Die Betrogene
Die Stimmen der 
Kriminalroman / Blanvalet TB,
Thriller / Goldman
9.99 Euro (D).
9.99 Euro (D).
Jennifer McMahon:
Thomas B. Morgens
* * * * *
**Task:**
All records must be repeated exactly, with none skipped.

**Solution for this exercise:**
Die Betrogene
Die Stimmen der 
Kriminalroman / Blanvalet TB,
Thriller / Goldman
9.99 Euro (D).
9.99 Euro (D).
Jennifer McMahon:
Thomas B. Morgens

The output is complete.